A: I am not 100% certain of what my plans are once I graduate. ... What I do know is that I will be traveling to Japan at some point (when pandemic travel restrictions loosen up) as I have always been fascinated with that part of the world. Not only do I want to experience the city of Tokyo, but I would love to explore some of the rural parts of Japan as well. I am not exactly sure what my occupation will be after college, but I do know that I want to do something that entails working with like-minded individuals in order to create something great, help people or make the world better in one way or another. Although my future is unclear, I know that as so long as I continue to strive for greatness and to remember who I am and what I represent that amazing things are sure to follow.

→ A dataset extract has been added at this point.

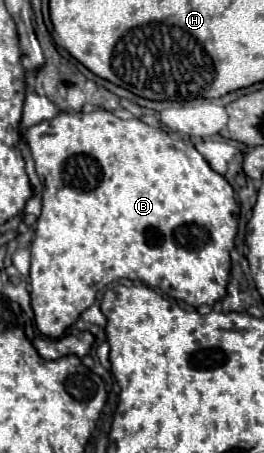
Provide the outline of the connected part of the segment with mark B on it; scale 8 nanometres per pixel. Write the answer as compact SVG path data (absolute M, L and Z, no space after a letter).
M99 109L93 113L65 113L61 111L57 117L49 121L41 121L33 127L27 129L25 133L27 145L31 149L31 155L35 159L35 169L37 175L43 181L43 211L37 219L37 229L35 229L35 241L31 243L31 307L35 311L35 323L37 329L47 335L47 337L61 337L67 327L71 327L79 315L95 303L95 293L107 287L113 281L119 279L131 279L131 281L143 281L145 285L171 295L179 301L185 301L193 307L209 305L213 307L217 301L221 301L227 295L227 283L229 283L229 271L231 271L231 249L235 247L235 235L237 235L237 217L239 217L239 203L235 201L235 191L227 183L223 175L211 169L207 159L195 149L193 143L187 143L183 139L177 139L169 135L167 131L155 129L135 117L131 119L121 119L111 111Z

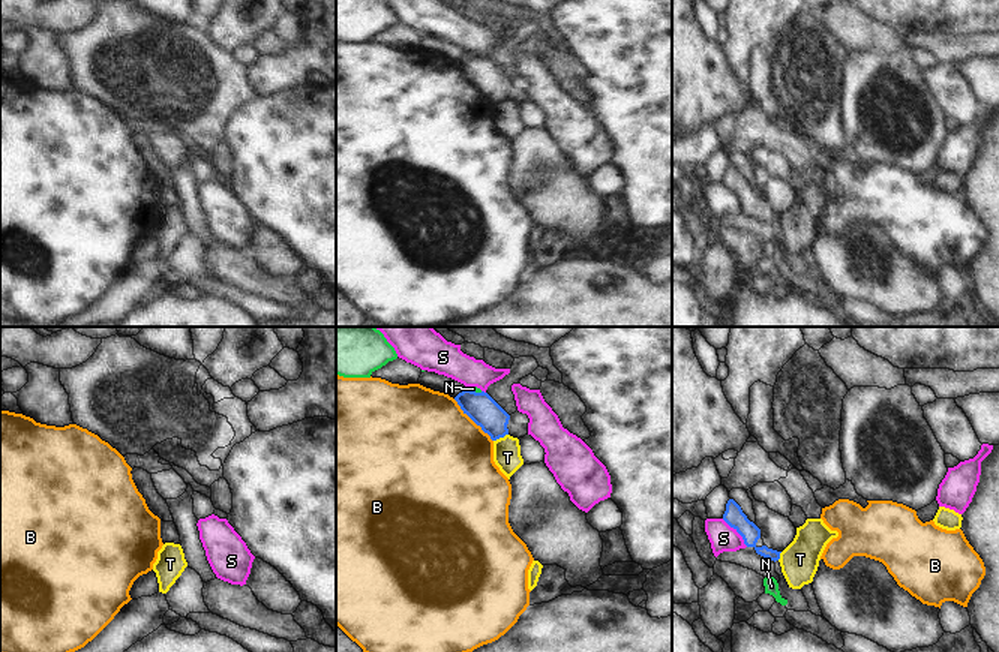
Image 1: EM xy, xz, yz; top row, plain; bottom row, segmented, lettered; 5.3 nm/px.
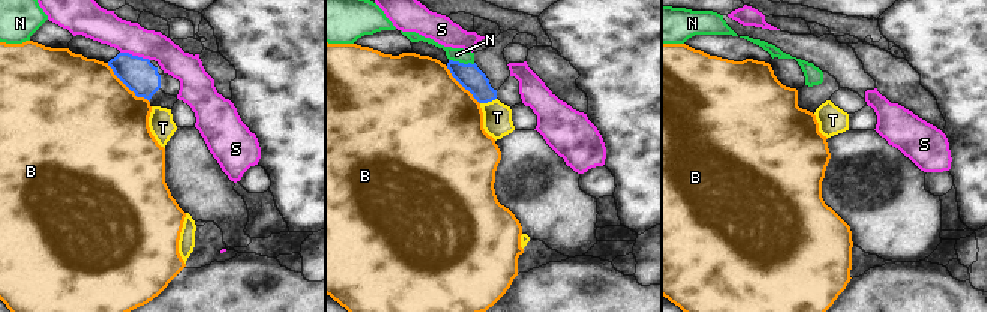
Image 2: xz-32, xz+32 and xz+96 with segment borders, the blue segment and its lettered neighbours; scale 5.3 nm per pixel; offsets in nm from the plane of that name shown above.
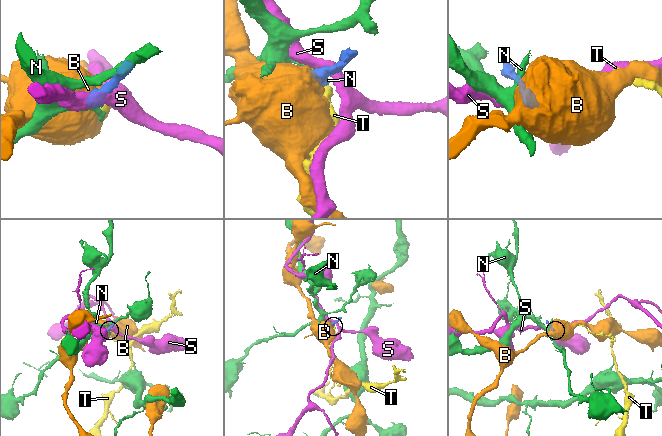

Q: If someone gave you $40 million to solve one problem on our planet, what would you tackle?
A: If I had an extra $40 million that could be used to solve a global problem, I would utilize those funds to help preserve our natural world. There is no denying the fact that humans have severely impacted the environment and we continue to do so. I would invest the money in sustainable, renewable and clean energy resources in order to reduce human dependency on fossil fuels. Although I love this idea, it is going to take much more than $40 million to solve this crisis. It is going to take more than any monetary amount. The only way this problem will be solved is through willpower and through the actions of the people who live on this planet.